MANUEL MARTÍN FERRAND
Les salió el tiro por la culata, como
suele sucederles a los astutos recalcitrantes, porque la solución al grave
momento nacional es política
ASEGURAN quienes han dejado de ser sus
más fervorosos partidarios, que son bastantes, que Mariano Rajoy se cree un
trasunto de Nicolás Maquiavelo; pero ni estamos en el Renacimiento, ni
Florencia es Santiago de Compostela, ni hay a la vista ningún Medicis a quien
traicionar. Rajoy le llama astucia a la dilación, esa peligrosa tardanza que
unas veces es hija del terror, otras de la pereza y, en las más de las
ocasiones, de la errática teoría de que no hay mal que cien años dure. La rueda
de prensa del último Consejo de Ministros fue la escenificación de un final de
trayecto. Desde una concepción pretendidamente sagaz, ausencia de Rajoy
incluida en la artimaña, se quiso dar la idea de un Gabinete sólido y dispuesto
a todo para que la economía nacional funcione. Les salió el tiro por la culata,
como suele sucederles a los astutos recalcitrantes, porque la solución al grave
momento nacional es sustancialmente política.

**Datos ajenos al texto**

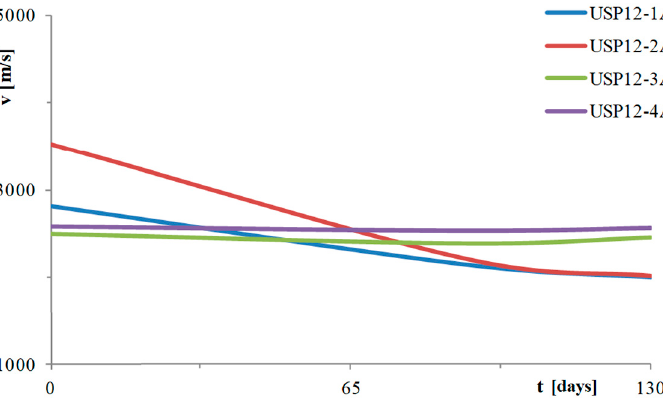
Figure 8. Ultrasound wave rate-time of ageing—circular pier.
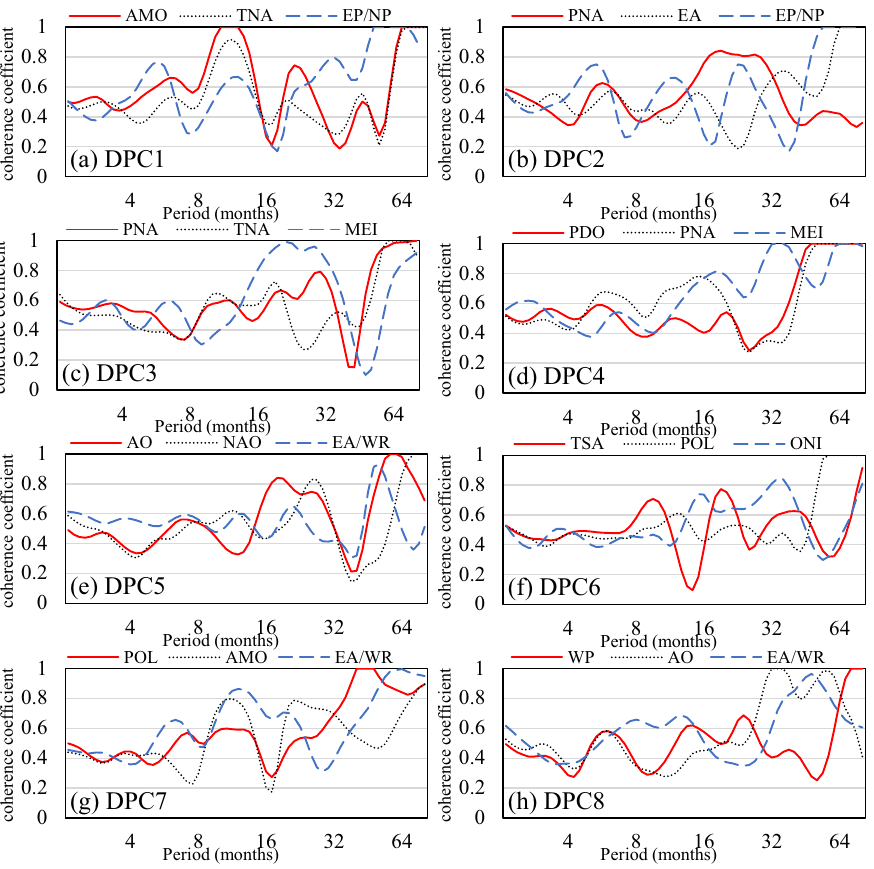
Figure 8. The global coherence coefficient between global climatic drivers and the temporal patterns of DPC1–8. The data used in the calculation comes from Fire CCI v5.1 dataset (https:// geogra. uah. es/ fire_ cci/ firec ci51. php) and NOAA (https:// psl. noaa. gov/ data/ clima teind ices/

Pretender que el futuro remedie el
presente no es nada «maquiavélico». Es una marrullería dialéctica válida, como
en nuestro caso, cuando la oposición tiene menos ideas que el Gobierno y
muchísimo más desorden y disidencias. Unos cuantos recortes más,
vergonzantemente anunciados, no aliviarán los males del Estado que, por si
fueran pocos, aprovechan la crisis para engordar y radicalizar sus brotes
separatistas. Algunos, los resignados, esperábamos del Gobierno un plan
enérgico de actuación política y nos encontramos con tímidos retoques de
naturaleza económica. En consecuencia, ya no cabe la resignación y es preciso
entregarse a la preocupación. La cuquería rajoyana le ha aportado ya un millón
de parados a la EPA.
Lo
nuestro no tendrá arreglo mientras un Gobierno soportado por una mayoría
absoluta, como el de Rajoy, no decida una profunda reforma estructural de la
Nación, embride los gastos superfluos del Estado, reconduzca las Autonomías a
su condición administrativa territorial sin veleidades fantasiosas y
despilfarradoras y, después de haber reducido a menos de la mitad el número de
Ayuntamientos, les meta en cintura y en razón. Algo que dificulta el clientelismo
partitocrático. El gigantismo administrativo no solo nos cuesta un Congo, sino
que esclerotiza la iniciativa privada y, desde su instalación en la morosidad,
disminuye las posibilidades crediticias de las empresas. Abordar estos asuntos,
por impopular que resulte, es política. Lo que necesitamos. Exige resolución y
fortaleza, pero no dinero. Aplazar el problema con un retoque en los impuestos
menores, el alargamiento en el plazo de caducidad de los mayores y la asunción
de que el paro no empiece a superarse hasta dentro de cuatro o cinco años, es
despilfarrar toda una legislatura en astucias y parches economicistas.